Swedish Prime Minister Magdalena Andersson, left, and Finnish Prime Minister Sanna Marin giving a press conference in Stockholm on Wednesday.

By Marc Santora


With Russia’s forces in retreat around the northeastern city of Kharkiv and its offensive in the eastern Donbas region faltering, Moscow is also confronting the prospect of a significant expansion of NATO that would bring the military alliance closer to its borders than at any time since the collapse of the Soviet Union.


Finland’s government announced Sunday that the nation would apply for NATO membership, hours before Sweden’s governing party announced that it also supported joining the alliance. If accepted into NATO, as is widely expected, both Nordic nations would cast aside a long history of military nonalignment, as they look to the Western alliance for protection against Russian aggression.
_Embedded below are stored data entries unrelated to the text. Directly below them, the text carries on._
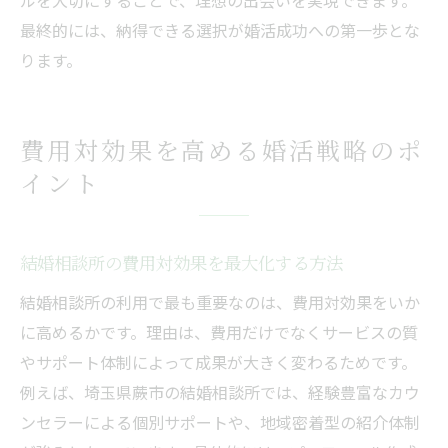
ルを大切にすることで、理想の出会いを実現できます。
最終的には、納得できる選択が婚活成功への第一歩とな
ります。
費用対効果を高める婚活戦略のポ
イント
結婚相談所の費用対効果を最大化する方法
結婚相談所の利用で最も重要なのは、費用対効果をいか
に高めるかです。理由は、費用だけでなくサービスの質
やサポート体制によって成果が大きく変わるためです。
例えば、埼玉県蕨市の結婚相談所では、経験豊富なカウ
ンセラーによる個別サポートや、地域密着型の紹介体制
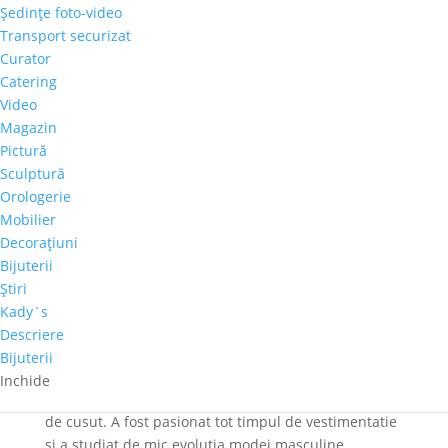
Şedinţe foto-video
intr-o intalnire „arbitrata” de Crama Lechburg si
Transport securizat
Aqua Carpatica.
Curator
Catering
Video
Gino Ștefan este unic în Postmodernismul românesc
Magazin
al mileniului III prin simbioza perfectă în care
Pictură
sumbrul, grotescul, maladivul, uratul se arată. Ne
Sculptură
sunt prezentate într-una dintre cele mai frumoase
Orologerie
lumini angelice, ca o replică dată lui Cain Soutine
Mobilier
sau Rouault, prezentată într-un decor și o lumina
Decoraţiuni
aidoma celor de Michelangelo, Botticeli, sau Fra
Bijuterii
Angelico. Citeste mai mult despre Gino Stefan
Ştiri
AICI:
Profil de artist – Gino Stefan, pictor
Kady`s
Descriere
Bijuterii
Razvan Radu este un designer care creeaza sub
Inchide
semnul #expressyourself. A crescut printre mașini
de cusut. A fost pasionat tot timpul de vestimentatie
si a studiat de mic evoluția modei masculine.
NATO leaders said they would accelerate Finland and Sweden’s membership bids, though the process of bringing them fully into the alliance will take time.


The likely expansion of NATO would represent another strategic setback for President Vladimir Putin of Russia. His forces suffered a humiliating defeat in their bid to seize Kyiv, Ukraine’s capital, and other cities in northern Ukraine after launching their unprovoked invasion nearly three months ago. Now they are also struggling in a scaled-back military campaign to seize more of eastern Ukraine.


After quick successes in the early weeks of the war, Russia has “lost momentum” in its renewed offensive in the east, the British military intelligence agency said Sunday, adding that Russia had suffered “high levels of attrition” over the past month. As wave after wave of Russian soldiers try to break through Ukrainian defensive positions in the Donbas region, contributing to severe casualties, the agency assessed that Moscow “has now likely suffered losses of one-third of the ground combat forces it committed in February.”


In other developments:


— Sen. Mitch McConnell, R-Ky., the minority leader, said President Joe Biden should declare Russia a state sponsor of terrorism as President Volodymyr Zelenskyy of Ukraine has urged. “I think it’s a good idea — I would support that,” McConnell said in Stockholm on Sunday. He visited Ukraine on Saturday with three other senior Republican senators to meet with Zelenskyy.


— Hours after its Eurovision Song Contest victory, Ukraine’s Kalush Orchestra released a music video for its winning song that was filmed in the ruins of towns that were heavily bombed during Russia’s invasion.